## Requirement
Render the material from the line that contains "Occupy the location" through the line that contains "Answer: approximately 90° to its right", both included, as a JSON list of strings with one string per line and blank lines omitted.

=====

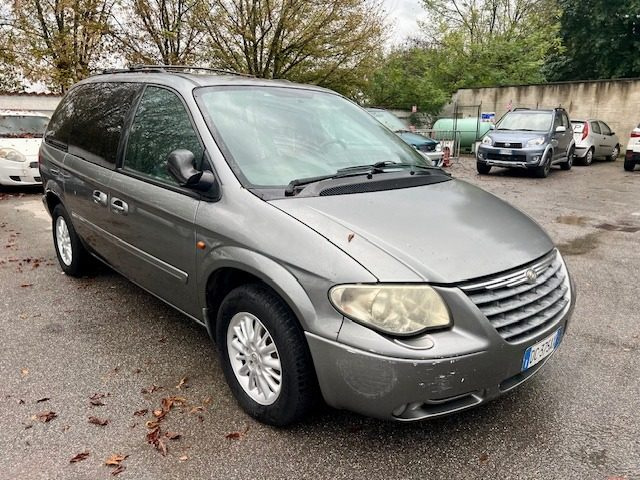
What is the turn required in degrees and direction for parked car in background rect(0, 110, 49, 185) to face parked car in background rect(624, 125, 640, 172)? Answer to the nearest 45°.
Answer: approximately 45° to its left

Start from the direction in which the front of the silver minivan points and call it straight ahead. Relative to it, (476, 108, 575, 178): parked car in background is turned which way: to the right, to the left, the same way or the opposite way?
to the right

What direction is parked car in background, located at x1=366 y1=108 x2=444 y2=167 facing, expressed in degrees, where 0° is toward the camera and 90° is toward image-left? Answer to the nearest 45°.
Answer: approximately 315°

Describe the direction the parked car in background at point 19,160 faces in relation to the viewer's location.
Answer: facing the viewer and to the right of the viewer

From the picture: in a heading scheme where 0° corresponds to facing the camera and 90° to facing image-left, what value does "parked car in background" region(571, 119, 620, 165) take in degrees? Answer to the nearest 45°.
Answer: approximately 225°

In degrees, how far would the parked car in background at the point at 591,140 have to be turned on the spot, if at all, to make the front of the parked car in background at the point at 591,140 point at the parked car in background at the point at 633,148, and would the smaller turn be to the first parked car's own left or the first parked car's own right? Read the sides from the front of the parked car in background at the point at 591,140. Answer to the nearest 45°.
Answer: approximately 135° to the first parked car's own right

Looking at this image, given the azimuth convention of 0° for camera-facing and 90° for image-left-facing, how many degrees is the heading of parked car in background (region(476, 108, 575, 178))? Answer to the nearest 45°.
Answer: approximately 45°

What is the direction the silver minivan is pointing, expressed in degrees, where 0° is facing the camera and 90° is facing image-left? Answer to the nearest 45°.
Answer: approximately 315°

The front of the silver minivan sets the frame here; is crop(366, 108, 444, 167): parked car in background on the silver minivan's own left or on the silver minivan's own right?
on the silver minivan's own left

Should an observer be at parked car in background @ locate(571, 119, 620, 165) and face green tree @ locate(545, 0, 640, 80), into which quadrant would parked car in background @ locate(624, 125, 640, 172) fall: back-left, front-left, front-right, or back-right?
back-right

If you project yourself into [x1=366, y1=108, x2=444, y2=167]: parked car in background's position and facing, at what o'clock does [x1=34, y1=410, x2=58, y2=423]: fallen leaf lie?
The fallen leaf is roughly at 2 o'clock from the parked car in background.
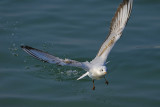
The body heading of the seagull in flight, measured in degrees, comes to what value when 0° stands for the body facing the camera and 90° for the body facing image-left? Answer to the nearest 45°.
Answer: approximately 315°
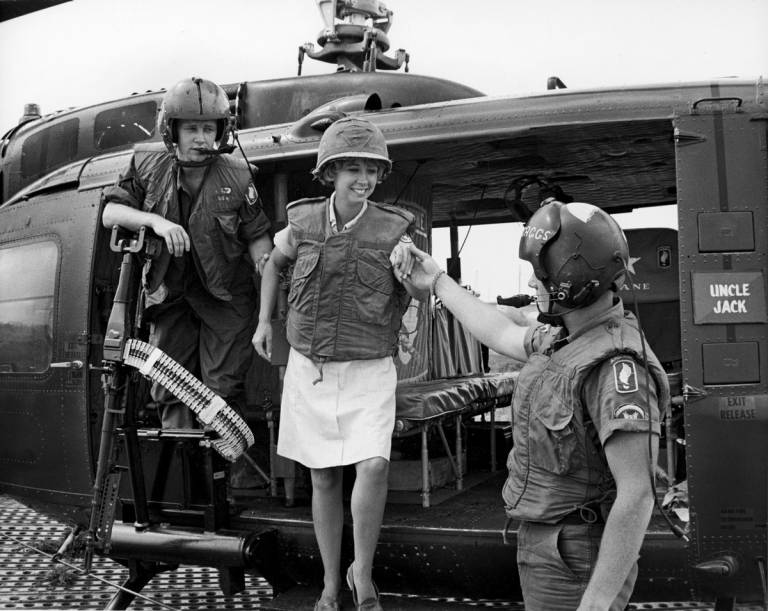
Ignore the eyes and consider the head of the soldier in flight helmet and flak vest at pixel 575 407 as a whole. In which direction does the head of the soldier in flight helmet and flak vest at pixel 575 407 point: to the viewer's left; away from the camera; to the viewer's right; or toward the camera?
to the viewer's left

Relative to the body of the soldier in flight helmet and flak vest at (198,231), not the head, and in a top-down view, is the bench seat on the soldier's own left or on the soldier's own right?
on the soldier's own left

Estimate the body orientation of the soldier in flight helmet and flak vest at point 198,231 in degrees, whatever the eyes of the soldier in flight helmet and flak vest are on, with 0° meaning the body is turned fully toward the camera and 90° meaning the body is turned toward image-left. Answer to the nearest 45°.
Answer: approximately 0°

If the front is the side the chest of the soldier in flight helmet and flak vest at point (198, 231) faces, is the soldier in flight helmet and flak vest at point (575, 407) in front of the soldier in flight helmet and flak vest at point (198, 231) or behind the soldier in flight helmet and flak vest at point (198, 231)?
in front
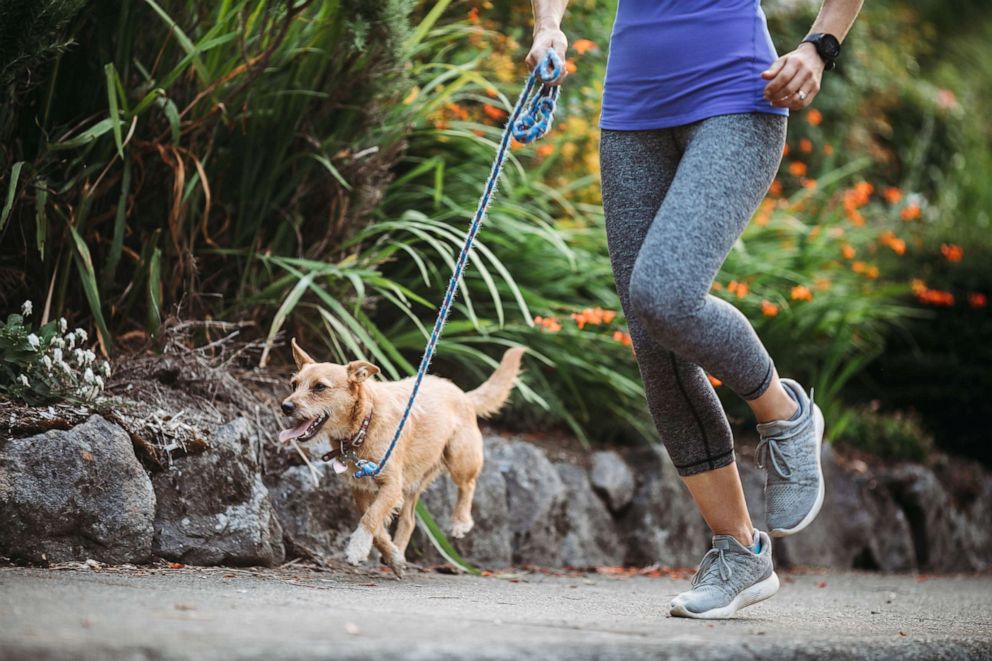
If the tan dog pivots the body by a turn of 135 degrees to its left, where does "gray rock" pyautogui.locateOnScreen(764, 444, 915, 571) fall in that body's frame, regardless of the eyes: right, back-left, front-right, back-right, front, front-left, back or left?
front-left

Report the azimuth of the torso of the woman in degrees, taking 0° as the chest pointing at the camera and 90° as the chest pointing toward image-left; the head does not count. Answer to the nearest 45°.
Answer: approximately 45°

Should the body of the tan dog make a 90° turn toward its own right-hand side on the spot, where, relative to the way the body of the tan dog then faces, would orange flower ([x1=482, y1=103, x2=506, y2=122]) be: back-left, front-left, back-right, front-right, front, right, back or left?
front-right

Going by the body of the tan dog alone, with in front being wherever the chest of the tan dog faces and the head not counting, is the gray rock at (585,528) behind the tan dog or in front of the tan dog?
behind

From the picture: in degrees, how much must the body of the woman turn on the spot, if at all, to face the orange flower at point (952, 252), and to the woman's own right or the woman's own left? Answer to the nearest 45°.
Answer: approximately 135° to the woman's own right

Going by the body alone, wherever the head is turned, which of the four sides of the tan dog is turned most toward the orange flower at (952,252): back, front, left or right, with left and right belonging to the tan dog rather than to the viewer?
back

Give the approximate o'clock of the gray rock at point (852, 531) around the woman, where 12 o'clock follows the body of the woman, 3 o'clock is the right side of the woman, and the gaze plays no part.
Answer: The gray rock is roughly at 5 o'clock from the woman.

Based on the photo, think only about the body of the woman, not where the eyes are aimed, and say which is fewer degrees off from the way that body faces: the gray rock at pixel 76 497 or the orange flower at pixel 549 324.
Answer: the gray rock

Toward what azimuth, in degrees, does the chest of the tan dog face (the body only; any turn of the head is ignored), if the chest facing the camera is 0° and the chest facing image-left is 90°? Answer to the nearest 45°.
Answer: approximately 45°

=====

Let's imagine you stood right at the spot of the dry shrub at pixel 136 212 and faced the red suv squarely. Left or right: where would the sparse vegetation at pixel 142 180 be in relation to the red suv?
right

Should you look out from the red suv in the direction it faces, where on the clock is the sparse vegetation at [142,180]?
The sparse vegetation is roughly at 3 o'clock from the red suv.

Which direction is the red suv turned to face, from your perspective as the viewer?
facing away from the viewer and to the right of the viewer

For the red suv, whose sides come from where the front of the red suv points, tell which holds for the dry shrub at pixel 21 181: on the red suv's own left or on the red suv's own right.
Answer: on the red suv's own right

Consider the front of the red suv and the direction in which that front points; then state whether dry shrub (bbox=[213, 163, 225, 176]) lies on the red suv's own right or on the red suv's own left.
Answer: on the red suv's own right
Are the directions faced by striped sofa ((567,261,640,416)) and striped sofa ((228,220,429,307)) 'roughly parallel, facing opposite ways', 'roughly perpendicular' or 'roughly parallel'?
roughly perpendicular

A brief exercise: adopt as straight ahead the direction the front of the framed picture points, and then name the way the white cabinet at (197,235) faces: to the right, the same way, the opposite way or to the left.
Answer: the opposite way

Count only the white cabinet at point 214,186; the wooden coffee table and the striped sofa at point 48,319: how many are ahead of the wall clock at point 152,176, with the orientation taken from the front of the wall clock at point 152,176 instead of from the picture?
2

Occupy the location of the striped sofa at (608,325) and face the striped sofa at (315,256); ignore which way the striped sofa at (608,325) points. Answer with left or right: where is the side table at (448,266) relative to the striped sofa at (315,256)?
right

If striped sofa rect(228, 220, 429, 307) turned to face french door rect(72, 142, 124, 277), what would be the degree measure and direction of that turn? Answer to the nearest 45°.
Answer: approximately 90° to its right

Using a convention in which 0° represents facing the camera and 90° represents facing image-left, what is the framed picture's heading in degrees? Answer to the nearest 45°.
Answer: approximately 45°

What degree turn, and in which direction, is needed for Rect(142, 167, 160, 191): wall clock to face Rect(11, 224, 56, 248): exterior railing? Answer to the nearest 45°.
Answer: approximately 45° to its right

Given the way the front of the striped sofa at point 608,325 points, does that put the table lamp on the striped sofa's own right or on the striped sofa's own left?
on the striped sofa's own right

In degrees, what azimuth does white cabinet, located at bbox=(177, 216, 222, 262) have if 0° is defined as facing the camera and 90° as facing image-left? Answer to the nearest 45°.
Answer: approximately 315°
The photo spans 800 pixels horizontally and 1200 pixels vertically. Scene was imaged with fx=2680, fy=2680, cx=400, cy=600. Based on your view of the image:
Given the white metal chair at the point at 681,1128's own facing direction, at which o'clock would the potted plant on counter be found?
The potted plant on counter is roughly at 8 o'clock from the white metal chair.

=====

## Response for this exercise
[
  "Occupy the location of the striped sofa at (608,325) and face the striped sofa at (315,256); ignore which way the striped sofa at (608,325) points. Answer with left or right: where is the side table at (448,266) relative to the striped sofa at (315,256)?",
  "right",
  "If striped sofa rect(228, 220, 429, 307) turned to face french door rect(72, 142, 124, 277), what would be the degree measure and direction of that turn? Answer to the nearest 45°.",
  "Answer: approximately 90° to its right"
]